EXCERPT:
When concluding a contract, parties usually read very carefully each and every provision of the future agreement that shall regulate their rights and obligations. They hire lawyers, they argue for the meaning of words and at the end of the negotiations they make compromise and sign a contract. Surprisingly, parties do not pay so much attention to the addendums that come later, while one word from an addendum could change the whole meaning of the contract and change the initial expectations of the parties.
Having said this, the aim of this work is to illustrate how important it is to carefully draft an addendum to a contract and to illustrate how the wording of the contract and the addendum shall be interpreted from the legal point of view.
- What is an addendum?
To begin with we shall clarify what exactly an addendum to a contract is and when do parties decide to conclude it. The addendum is a new agreement between the parties, thus, there shall be a meeting of minds (in the form of offer and acceptance) and signatures of the authorized representatives of the parties. The authority of the representatives of the parties shall be present at the time of the conclusion of the addendum. This means that an addendum might be signed by different person then the person that has signed the contract (e.g. new manager of the company or a person with explicit power of attorney etc.)

RECORDS SUPPLIED:
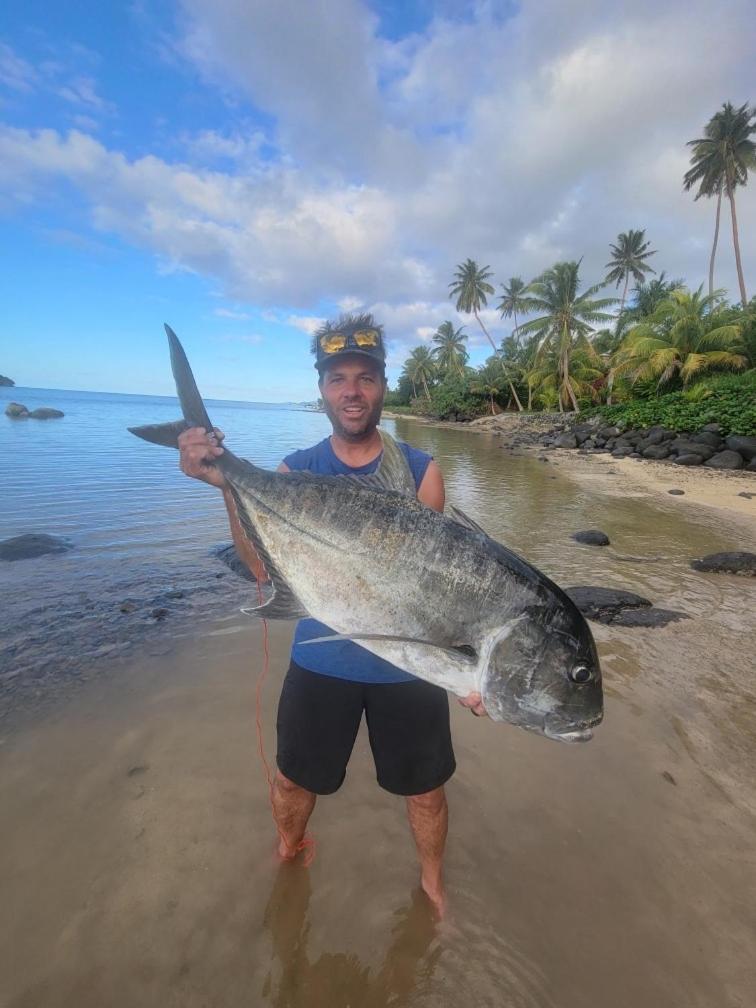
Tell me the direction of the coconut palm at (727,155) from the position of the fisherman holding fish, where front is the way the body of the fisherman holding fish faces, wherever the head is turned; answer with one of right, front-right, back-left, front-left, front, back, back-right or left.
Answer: back-left

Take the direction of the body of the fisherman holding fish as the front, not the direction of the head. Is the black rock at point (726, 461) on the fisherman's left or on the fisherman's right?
on the fisherman's left

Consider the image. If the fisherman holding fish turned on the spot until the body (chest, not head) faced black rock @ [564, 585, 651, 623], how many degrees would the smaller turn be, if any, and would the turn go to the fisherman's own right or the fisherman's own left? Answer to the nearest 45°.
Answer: approximately 135° to the fisherman's own left

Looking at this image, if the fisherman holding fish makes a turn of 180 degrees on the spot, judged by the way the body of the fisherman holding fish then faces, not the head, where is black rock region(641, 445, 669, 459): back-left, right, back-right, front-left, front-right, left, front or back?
front-right

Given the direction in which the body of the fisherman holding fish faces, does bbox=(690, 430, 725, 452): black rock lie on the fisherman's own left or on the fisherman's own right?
on the fisherman's own left

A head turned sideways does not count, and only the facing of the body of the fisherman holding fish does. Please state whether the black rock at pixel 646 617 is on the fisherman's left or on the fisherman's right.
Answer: on the fisherman's left

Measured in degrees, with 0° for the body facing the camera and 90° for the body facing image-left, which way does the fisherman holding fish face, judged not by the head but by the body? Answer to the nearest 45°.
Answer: approximately 0°

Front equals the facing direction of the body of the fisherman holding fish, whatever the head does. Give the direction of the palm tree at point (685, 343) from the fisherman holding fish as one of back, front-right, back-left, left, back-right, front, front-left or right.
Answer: back-left

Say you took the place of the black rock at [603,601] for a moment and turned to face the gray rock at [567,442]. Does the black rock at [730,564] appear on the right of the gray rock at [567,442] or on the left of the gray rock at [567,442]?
right

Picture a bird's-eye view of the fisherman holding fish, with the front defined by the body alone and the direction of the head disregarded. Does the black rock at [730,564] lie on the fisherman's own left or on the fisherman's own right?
on the fisherman's own left

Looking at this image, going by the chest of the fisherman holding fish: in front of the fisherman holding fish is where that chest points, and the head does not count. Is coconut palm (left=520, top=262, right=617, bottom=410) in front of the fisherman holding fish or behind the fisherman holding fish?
behind

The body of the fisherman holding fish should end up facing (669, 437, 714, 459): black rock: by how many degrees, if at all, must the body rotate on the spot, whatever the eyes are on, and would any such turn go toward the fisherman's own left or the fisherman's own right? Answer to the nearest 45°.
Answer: approximately 135° to the fisherman's own left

EXERCISES TO COMPLETE:
1. Answer these questions using the passage on contract addendums.
(a) What do parties do at the end of contract negotiations?
(b) In what form must the meeting of minds for an addendum take place?
(c) What two examples does the passage give of a different person who might sign an addendum?
2. Write out the section of the passage on contract addendums starting at "- What is an" and ending at "of attorney etc.)".

SOLUTION LIST:
1.
(a) They make a compromise and sign a contract.
(b) In the form of offer and acceptance.
(c) A new manager of the company, or a person with explicit power of attorney.

2.
- What is an addendum?
To begin with we shall clarify what exactly an addendum to a contract is and when do parties decide to conclude it. The addendum is a new agreement between the parties, thus, there shall be a meeting of minds (in the form of offer and acceptance) and signatures of the authorized representatives of the parties. The authority of the representatives of the parties shall be present at the time of the conclusion of the addendum. This means that an addendum might be signed by different person then the person that has signed the contract (e.g. new manager of the company or a person with explicit power of attorney etc.)